- _ИЗВЛЕЧЕННЫЙ ТЕКСТ_:
= = =

В советских отрывных календарях, которые выпускал Госполитиздат, было принято отсчитывать годы, прошедшие со времени Октябрьской революции. Если нечего отсчитывать — даты, связанные с классиками и важными, но классово правильными событиями. Потом смягчились: отсчитывать еще надо было, но появились рецепты, сезонные шутки, загадки и даже любовные стишки.
Но были и родственники помладше. Это не настенные календари и не отрывные. Это — календарики.
Наверное, у многих в детстве было такое хобби. Например, кто-то клеил модели самолетов (у Дмитрия Быкова есть прозрачное стихотворение про апрель, и сейчас мы на время забудем про календарики и календари):

Весенний первый дождь. Вечерний сладкий час,
Когда еще светло, но потемнеет скоро.
По мокрой мостовой течет зеленый глаз
Приветствующего троллейбус светофора,
Лиловый полумрак прозрачен, но уже
Горит одно окно на пятом этаже.

В стихотворении мальчик клеит сборную модель самолета. И вот почти законченный самолет уже стоит, раскинувший крыла, посреди стола. Свет лампы, на столе — напильник, ножницы, флакончик ацетона.
Я помню эти модели: меня их тоже заставляли клеить. Заканчивалось все тем, что я шел спать, а модель доклеивал папа. Но тот апрель за красивой сахарницей на окне (на стол ставилась замусоленная фаянсовая ее сестра, сахарница же из стекла и металла выполняла роль вазочки — для чего? да для ничего, для ниток или каких-то записок, мелких предметов, карандашей, заколок) я тоже никогда не забуду.

…Я знаю, что и я когда-нибудь умру,
И если, как в одном рассказике Катерли,
Мы, обнесенные на грустном сем пиру,
Там получаем все, чего бы здесь хотели,
И все исполнится, чего ни пожелай, —
Хочу, чтобы со мной остался этот рай:
Весенний первый дождь, вечерний сладкий час,
Когда еще светло, но потемнеет скоро,
Сиреневая тьма, зеленый влажный глаз
Приветствующего троллейбус светофора,
И нотная тетрадь, и книги, и портфель,
И гаммы за спиной, и сборная модель.

Где теперь эти модели, Дмитрий Львович? Кто их теперь клеит? (О, ужасный русский язык. Теперь эта фраза читается совсем иначе. А мы и не знали этих значений: клеить — это было проводить кисточкой по ребру детали и потом прижимать к другой, и модель была совсем не глянцевой.)

= = =

- _ИСХОДНЫЕ МАТЕРИАЛЫ_:
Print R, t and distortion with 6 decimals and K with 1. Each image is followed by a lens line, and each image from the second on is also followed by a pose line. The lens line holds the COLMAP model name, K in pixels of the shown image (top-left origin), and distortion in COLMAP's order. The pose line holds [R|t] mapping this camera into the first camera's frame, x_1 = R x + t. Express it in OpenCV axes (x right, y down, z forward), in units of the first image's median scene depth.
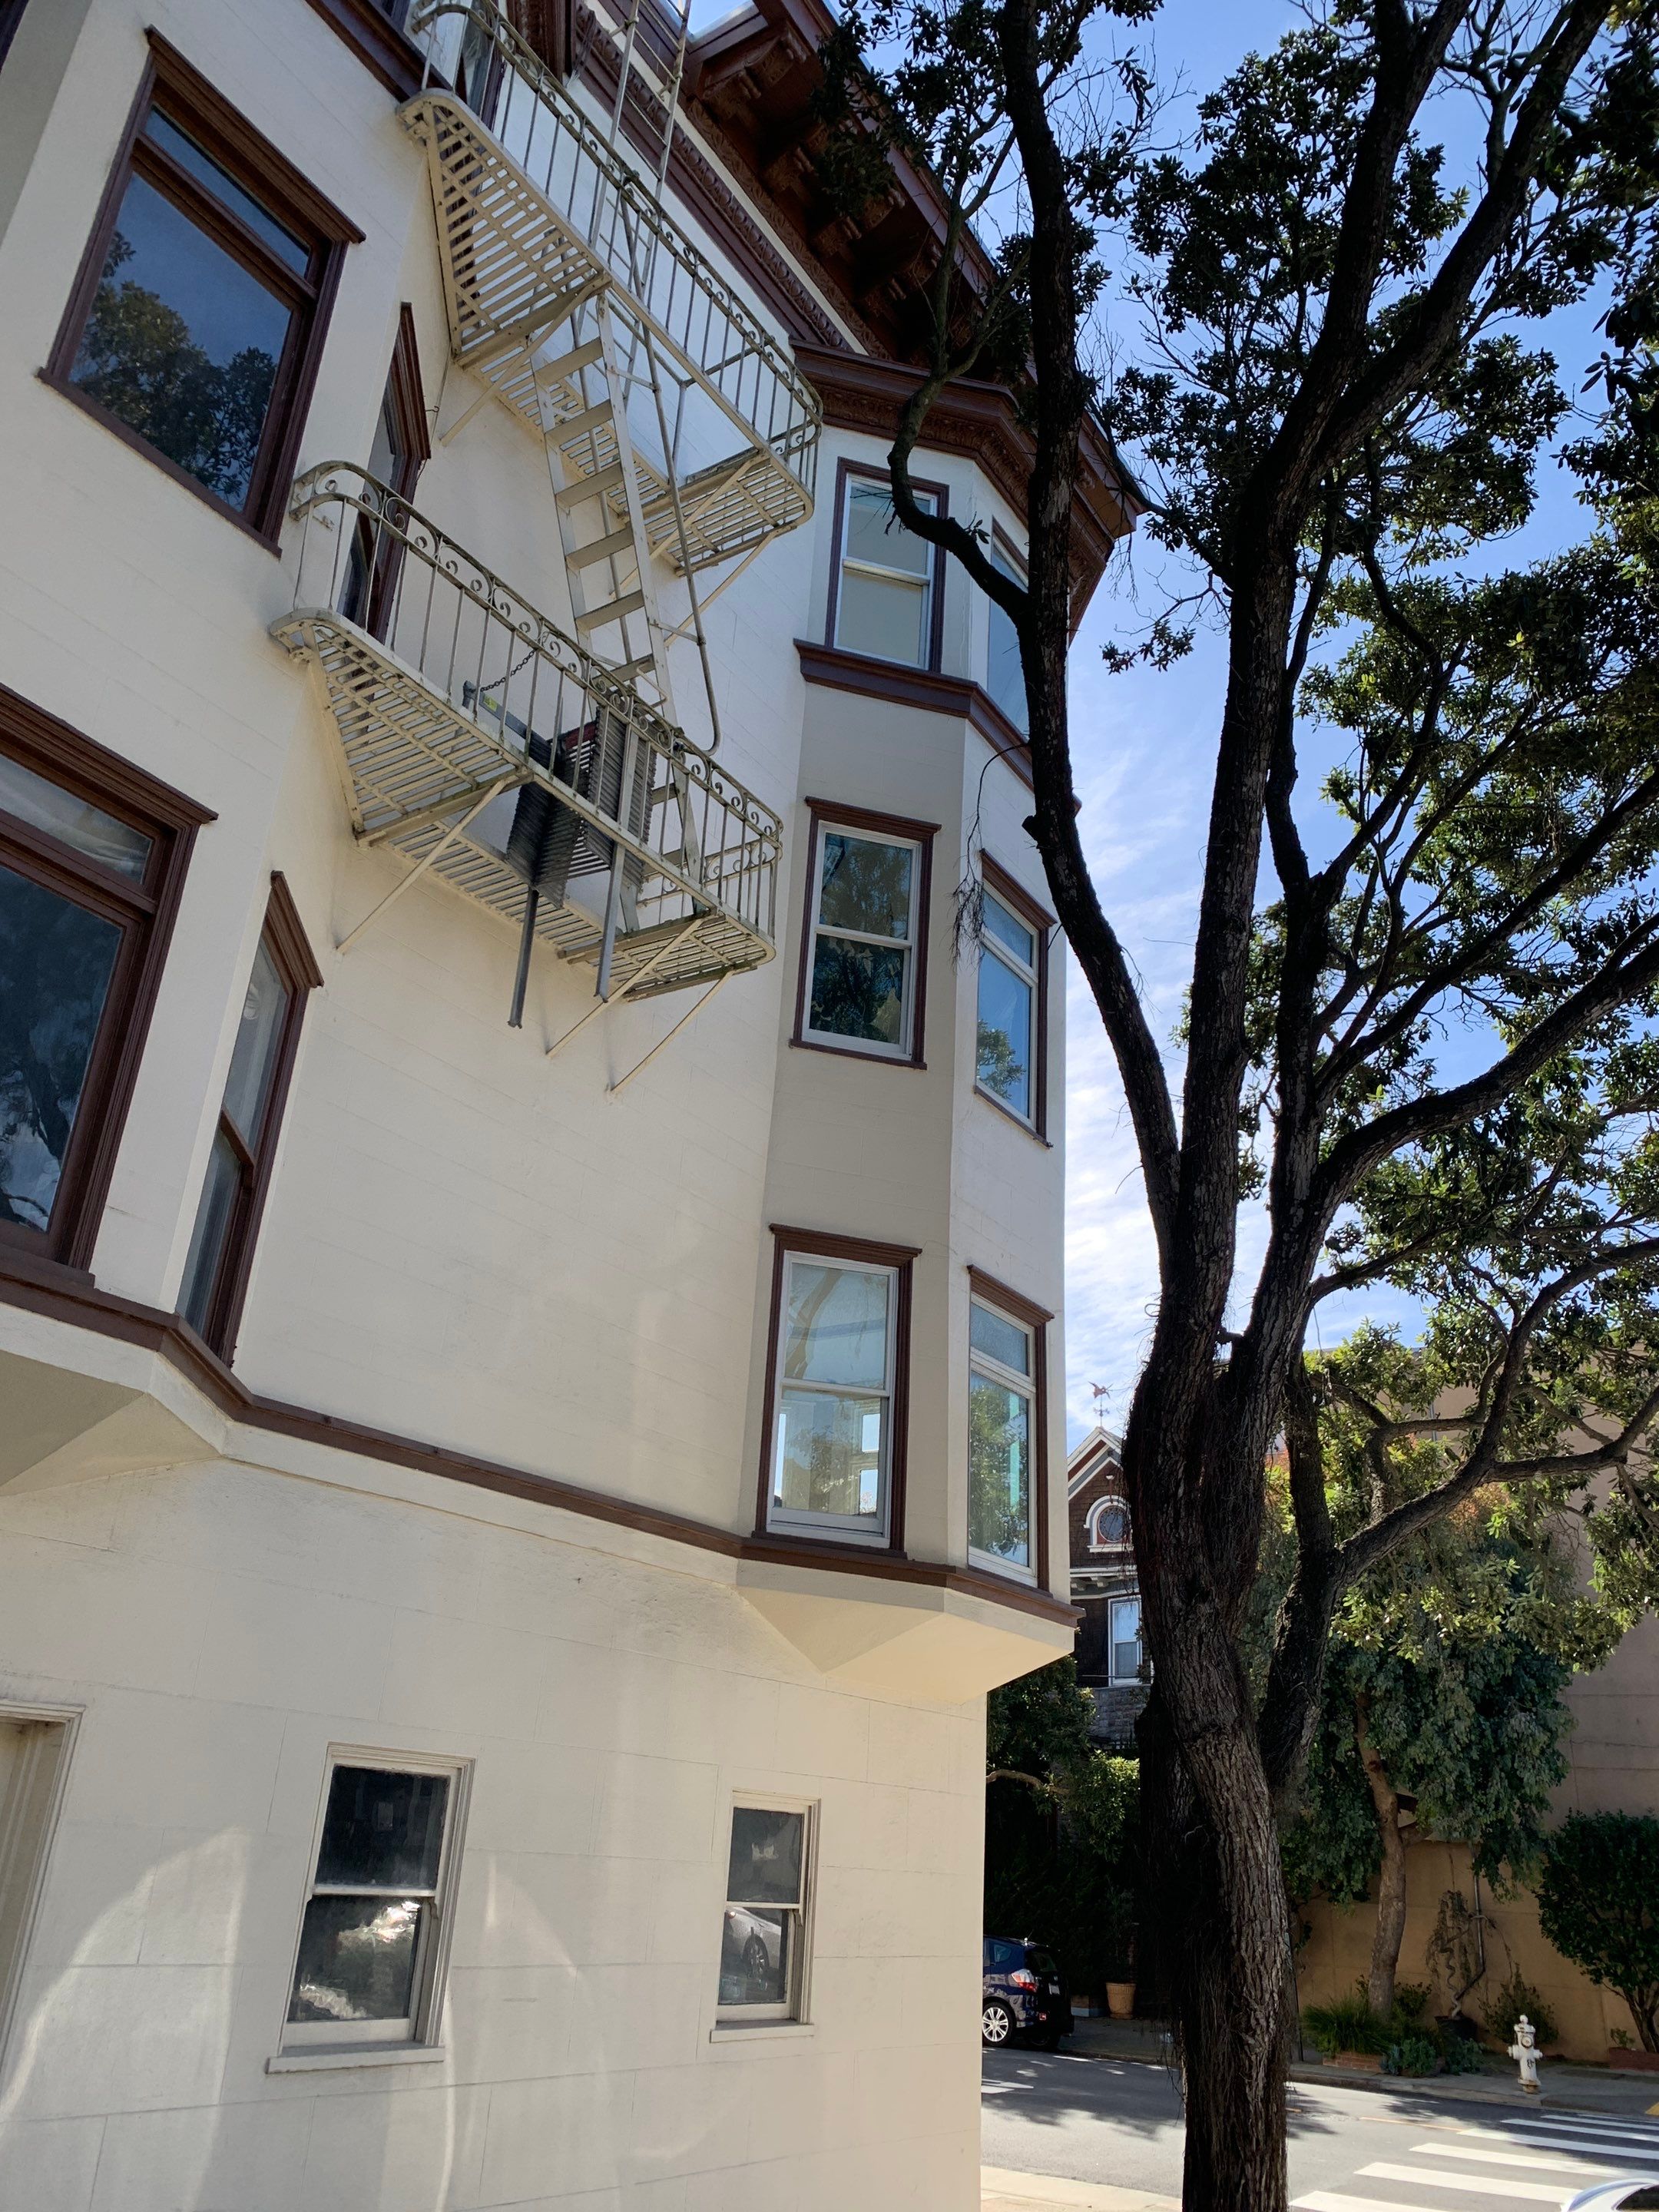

= = =

- _ЧТО НУЖНО СДЕЛАТЬ_:
• a. Кто, согласно тексту о календарях и сборных моделях, доклеивал модель, когда рассказчик уходил спать?
• b. Почему, как объясняет текст о календарях и сборных моделях, вопрос «Кто их теперь клеит?» теперь читается совсем иначе? Ответьте в одном–трех предложениях.
• c. Подхватите текст о календарях и сборных моделях и продолжите его сразу после последнего предложения.

- _ОЖИДАЕМЫЕ ОТВЕТЫ_:
• a. Папа.

• b. У слова «клеить» появились значения, которых раньше не знали. Прежде оно означало только провести кисточкой по ребру детали и прижать ее к другой.

• c.
И пусть кто-то клеил самолеты, собирал марки. Но календарики — были лучшим и самым увлекательным собирательством. Они покупались в киосках, они выменивались у друзей, но высший пилотаж — они выигрывались. (Я нет, я не собирал, не выменивал и не выигрывал — я только свидетель.)
Читаю где-то: «Да, мы играли “в календарики”. Так мы тогда называли эту игру. Сейчас я понимаю, что это правильнее было бы назвать игрой в кости, где вместо ставок были календари — наши деньги, наша драгоценность, наша основная валюта. Мы играли в школе на переменах, во дворе на лавочках или у кого-нибудь дома. Для игры в основном шел “допнабор коллекции” — двойные или менее интересные календари. Основная коллекция в основном не трогалась и доставалась исключительно для показа или обмена».
Вся ценность лота и выигрыша не зависела от реальной стоимости (они и стоили-то, наверное, одинаково). Главным критерием была редкость.
Календарики Госстраха были самыми частыми, ценности не имели почти никакой. Дороже ценились календари с городскими видами (в каждом городе — свои). Потом календарики с картинками из мультфильмов и сказок. (Тоже невысокая ценность — никому не хочется казаться ребенком.) Ну а потом шли календари «цирковые», а высший пилотаж — с портретами известных артистов. Я смотрю сейчас в интернете на эти артистические календарики и почти никого из актеров не узнаю.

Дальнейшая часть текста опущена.